- Also known as: Pa Jay; Micro-wave;
- Born: 22 November 1956 Kumba, Cameroon
- Died: 25 April 2015 (aged 58) Washington, D.C., United States
- Occupations: Musician; songwriter;
- Years active: 1974–2015
- Formerly of: Rocafil Jazz; Waza Collection; A.B. Waza; Rocafil.W.I; Jacob Nguni & the Sweet Mother Band;

= Jacob Nguni =

Cameroonian musician (1956–2015)

Jacob Nguni (22 November 1956 – 25 April 2015), nicknamed "Pa Jay" or "Micro-wave", was a Cameroonian highlife singer and guitarist. His partnership with Prince Nico Mbarga produced the hit song "Sweet Mother", which redefined the era of highlife music in Africa.

Nguni died in his sleep on 25 April 2015 in Washington, D.C.

==Early years==
Jacob Nguni was born on 22 November 1956 in Fiango, Kumba, as the last of his parents' four children. He loved music from a young age and began to play guitar in college. He eventually moved to Nigeria.

==Career==
Once in Nigeria, Nguni joined Prince Nico Mbarga's Rocafil Jazz band, which saw success with the hit song "Sweet Mother".

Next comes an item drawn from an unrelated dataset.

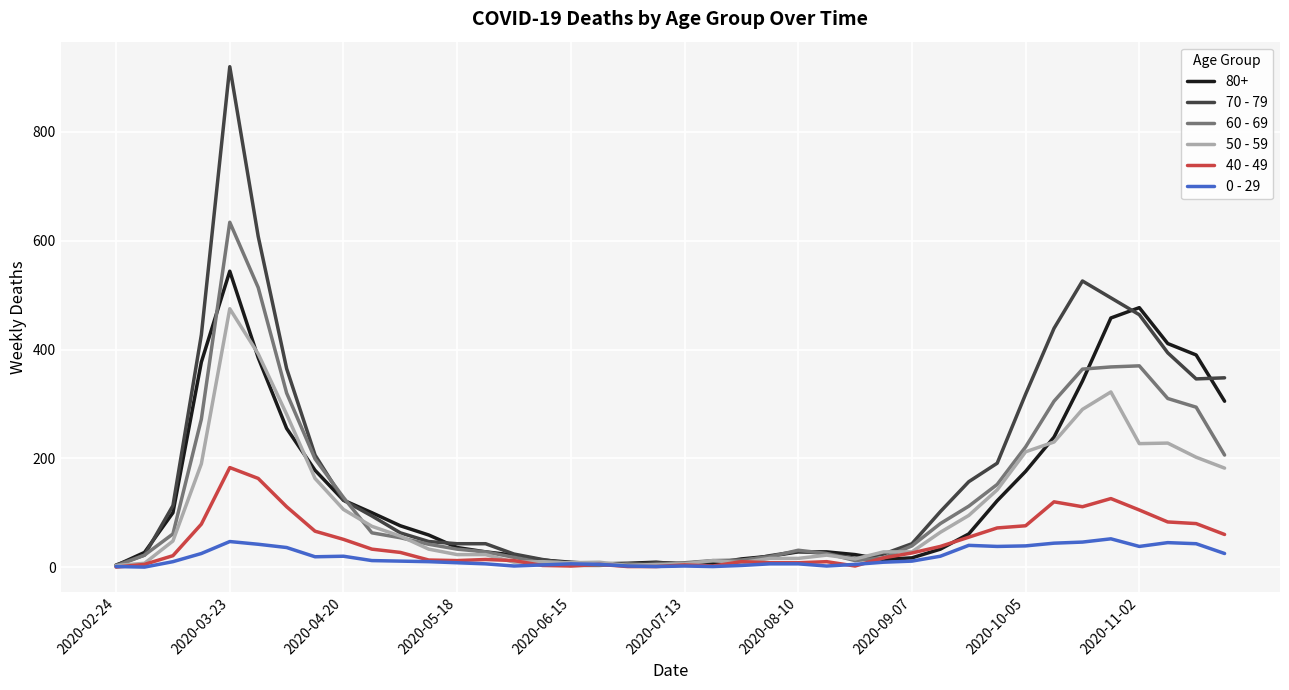

What is the sum of all 70 - 79 values?

7107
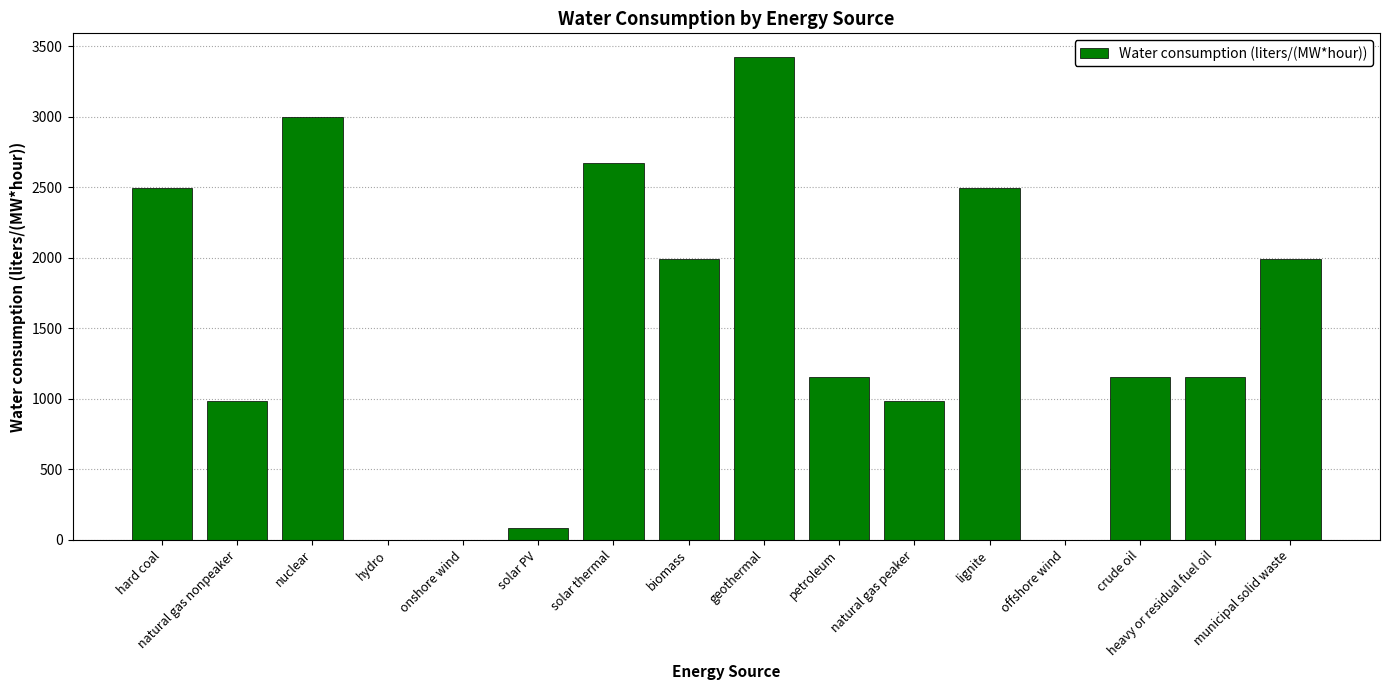

Which category has the highest value across all series?

geothermal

In the early 1980s, Nguni left Rocafil Jazz to form Waza Collection, also known as Waza Rocafil Jazz. They released the albums Nigeria '79 and Bride & Bridegroom, both in 1980. The group was later renamed to A.B. Waza and issued the EP Congratulations in 1984. Nguni also launched a collaboration with Martinican musician Bud Guilbert, known as Rocafil.W.I, which released several records in the 1980s.

Later in life, Nguni moved to the United States and remained musically active, sometimes performing with Jacob Nguni & the Sweet Mother Band.

==Ill-health and death==
Nguni was diagnosed with leukemia early in 2010 and died on 25 April 2015, in Washington, D.C.